(Dataset entries)
-- Opening Marker --

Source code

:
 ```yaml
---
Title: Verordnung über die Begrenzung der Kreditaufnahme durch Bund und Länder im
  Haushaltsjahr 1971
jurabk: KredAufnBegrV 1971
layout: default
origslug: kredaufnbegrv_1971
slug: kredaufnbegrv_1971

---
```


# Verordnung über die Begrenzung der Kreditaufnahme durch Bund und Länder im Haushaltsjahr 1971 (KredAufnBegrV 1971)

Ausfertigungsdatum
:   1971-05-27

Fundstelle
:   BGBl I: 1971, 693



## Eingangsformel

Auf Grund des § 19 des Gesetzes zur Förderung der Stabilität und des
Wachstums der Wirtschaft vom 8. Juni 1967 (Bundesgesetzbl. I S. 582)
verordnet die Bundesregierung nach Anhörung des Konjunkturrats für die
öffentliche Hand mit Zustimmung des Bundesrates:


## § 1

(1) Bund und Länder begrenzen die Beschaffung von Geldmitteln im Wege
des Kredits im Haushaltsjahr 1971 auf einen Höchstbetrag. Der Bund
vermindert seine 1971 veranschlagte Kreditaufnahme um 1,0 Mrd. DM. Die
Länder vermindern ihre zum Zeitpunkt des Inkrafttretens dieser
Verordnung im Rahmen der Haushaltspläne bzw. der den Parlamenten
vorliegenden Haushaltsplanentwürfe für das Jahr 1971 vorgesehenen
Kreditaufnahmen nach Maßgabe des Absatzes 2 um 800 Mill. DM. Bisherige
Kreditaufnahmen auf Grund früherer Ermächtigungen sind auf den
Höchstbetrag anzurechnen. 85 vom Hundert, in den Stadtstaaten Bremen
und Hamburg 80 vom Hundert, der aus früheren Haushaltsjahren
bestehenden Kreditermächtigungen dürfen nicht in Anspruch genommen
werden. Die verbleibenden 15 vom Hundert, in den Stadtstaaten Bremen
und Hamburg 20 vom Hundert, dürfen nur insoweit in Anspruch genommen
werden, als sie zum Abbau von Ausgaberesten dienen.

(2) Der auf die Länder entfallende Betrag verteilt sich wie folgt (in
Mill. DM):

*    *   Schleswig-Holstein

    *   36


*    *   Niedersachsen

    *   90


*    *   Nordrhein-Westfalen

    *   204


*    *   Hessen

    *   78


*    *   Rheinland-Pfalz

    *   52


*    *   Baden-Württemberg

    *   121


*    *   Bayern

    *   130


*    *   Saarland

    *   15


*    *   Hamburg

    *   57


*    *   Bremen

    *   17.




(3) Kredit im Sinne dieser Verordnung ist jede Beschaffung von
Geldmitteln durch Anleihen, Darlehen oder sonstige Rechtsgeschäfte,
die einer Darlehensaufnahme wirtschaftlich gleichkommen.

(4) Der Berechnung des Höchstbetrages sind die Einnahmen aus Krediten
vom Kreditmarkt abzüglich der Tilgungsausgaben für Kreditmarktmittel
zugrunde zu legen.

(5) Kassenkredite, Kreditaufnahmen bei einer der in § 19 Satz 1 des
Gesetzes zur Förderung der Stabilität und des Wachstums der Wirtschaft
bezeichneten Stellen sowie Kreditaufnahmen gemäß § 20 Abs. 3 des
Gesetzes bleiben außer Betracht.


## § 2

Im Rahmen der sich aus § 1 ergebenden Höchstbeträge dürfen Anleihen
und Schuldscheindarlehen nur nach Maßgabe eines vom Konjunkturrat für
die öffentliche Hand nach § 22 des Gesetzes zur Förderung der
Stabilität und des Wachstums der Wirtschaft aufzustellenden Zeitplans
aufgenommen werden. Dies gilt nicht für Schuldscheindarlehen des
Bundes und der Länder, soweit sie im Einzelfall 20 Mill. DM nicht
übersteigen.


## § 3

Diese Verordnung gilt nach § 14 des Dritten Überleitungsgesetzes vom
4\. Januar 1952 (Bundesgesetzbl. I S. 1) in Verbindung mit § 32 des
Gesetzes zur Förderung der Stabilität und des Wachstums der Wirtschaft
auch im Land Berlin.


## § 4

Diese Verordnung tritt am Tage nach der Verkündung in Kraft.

-- Closing Marker --
-- Opening Marker --

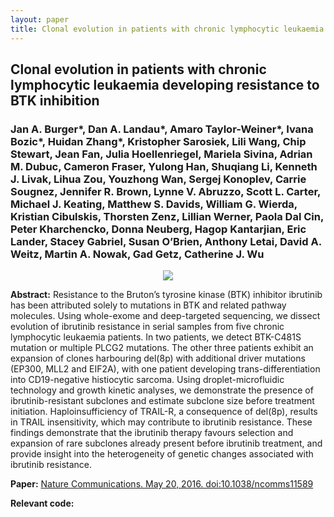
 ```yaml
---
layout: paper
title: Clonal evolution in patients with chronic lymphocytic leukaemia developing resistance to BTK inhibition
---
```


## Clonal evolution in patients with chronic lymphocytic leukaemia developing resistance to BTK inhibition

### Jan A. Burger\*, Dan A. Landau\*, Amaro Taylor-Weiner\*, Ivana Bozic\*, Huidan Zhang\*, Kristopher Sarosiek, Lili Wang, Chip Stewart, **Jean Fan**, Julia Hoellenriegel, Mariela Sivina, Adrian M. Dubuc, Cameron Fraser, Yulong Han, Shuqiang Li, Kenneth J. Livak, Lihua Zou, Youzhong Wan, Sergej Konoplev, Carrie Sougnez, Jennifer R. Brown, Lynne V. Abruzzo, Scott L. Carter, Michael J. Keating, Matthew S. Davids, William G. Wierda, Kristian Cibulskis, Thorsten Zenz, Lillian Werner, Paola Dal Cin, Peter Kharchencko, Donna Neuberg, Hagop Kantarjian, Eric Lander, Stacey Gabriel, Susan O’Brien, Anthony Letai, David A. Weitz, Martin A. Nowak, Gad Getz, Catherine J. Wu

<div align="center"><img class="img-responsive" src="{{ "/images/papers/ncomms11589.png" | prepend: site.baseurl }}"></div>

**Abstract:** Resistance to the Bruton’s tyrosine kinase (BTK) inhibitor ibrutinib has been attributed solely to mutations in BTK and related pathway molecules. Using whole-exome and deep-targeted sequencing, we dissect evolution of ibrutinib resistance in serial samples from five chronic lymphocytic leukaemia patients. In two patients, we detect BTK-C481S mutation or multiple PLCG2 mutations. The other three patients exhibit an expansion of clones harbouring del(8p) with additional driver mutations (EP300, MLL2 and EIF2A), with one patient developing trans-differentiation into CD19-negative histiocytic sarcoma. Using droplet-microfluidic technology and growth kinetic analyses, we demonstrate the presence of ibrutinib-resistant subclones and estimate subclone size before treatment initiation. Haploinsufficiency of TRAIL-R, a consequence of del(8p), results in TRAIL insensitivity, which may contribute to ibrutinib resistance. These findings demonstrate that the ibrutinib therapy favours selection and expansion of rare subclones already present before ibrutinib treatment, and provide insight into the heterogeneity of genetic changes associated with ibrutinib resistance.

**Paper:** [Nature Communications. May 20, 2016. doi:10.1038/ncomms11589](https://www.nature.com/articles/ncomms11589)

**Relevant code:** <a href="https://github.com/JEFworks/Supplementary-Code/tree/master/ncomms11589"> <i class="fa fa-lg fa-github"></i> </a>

-- Closing Marker --
-- Opening Marker --

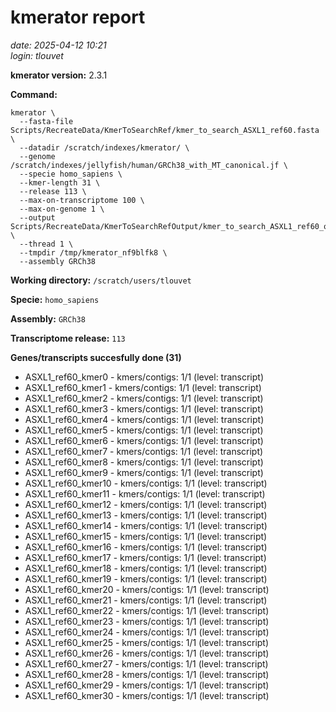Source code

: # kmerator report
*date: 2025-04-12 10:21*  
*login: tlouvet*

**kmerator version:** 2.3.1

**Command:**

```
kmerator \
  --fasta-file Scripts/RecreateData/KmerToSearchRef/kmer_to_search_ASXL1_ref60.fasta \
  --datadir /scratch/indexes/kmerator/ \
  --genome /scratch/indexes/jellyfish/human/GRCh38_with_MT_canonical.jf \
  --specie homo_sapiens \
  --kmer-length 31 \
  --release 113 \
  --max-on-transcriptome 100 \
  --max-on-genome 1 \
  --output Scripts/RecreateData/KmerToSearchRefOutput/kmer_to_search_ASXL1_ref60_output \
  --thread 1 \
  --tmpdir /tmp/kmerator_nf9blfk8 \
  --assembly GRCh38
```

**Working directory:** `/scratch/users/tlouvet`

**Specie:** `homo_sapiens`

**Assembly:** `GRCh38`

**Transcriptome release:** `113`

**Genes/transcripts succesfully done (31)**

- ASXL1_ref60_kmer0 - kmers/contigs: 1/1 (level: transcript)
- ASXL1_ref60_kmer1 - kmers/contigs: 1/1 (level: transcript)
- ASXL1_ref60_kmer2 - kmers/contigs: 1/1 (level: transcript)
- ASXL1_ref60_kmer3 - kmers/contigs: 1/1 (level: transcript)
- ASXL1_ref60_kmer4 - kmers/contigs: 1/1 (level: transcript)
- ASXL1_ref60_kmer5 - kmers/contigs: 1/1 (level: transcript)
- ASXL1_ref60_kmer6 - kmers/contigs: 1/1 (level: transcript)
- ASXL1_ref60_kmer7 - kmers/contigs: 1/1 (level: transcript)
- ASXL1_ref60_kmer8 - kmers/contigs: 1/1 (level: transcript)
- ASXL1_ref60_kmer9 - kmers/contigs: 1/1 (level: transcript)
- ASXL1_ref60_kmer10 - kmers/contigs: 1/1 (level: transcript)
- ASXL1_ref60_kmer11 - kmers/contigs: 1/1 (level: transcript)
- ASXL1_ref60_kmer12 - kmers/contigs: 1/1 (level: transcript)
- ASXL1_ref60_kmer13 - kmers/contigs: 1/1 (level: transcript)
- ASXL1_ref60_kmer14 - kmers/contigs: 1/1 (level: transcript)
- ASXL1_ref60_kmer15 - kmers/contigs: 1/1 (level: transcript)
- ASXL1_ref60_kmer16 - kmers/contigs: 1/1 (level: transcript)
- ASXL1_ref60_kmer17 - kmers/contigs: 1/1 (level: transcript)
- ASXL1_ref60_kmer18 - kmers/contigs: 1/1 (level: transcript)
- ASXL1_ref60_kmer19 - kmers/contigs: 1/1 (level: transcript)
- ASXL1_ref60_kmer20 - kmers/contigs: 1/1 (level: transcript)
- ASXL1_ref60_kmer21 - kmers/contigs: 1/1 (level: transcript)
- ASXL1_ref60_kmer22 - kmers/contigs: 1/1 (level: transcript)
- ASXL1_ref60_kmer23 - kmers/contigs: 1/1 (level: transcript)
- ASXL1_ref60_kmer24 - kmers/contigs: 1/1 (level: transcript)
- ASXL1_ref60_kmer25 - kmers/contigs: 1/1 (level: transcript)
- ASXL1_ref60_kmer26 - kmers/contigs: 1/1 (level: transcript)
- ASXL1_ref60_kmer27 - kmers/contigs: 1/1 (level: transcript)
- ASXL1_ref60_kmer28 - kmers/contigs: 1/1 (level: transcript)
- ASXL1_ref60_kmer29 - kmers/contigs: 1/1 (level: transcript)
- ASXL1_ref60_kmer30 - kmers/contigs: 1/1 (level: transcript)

-- Closing Marker --

Go line by line through the data, copying each one that contains the word "Hamburg".

Exercise answer
und Hamburg 80 vom Hundert, der aus früheren Haushaltsjahren
und Hamburg 20 vom Hundert, dürfen nur insoweit in Anspruch genommen
*    *   Hamburg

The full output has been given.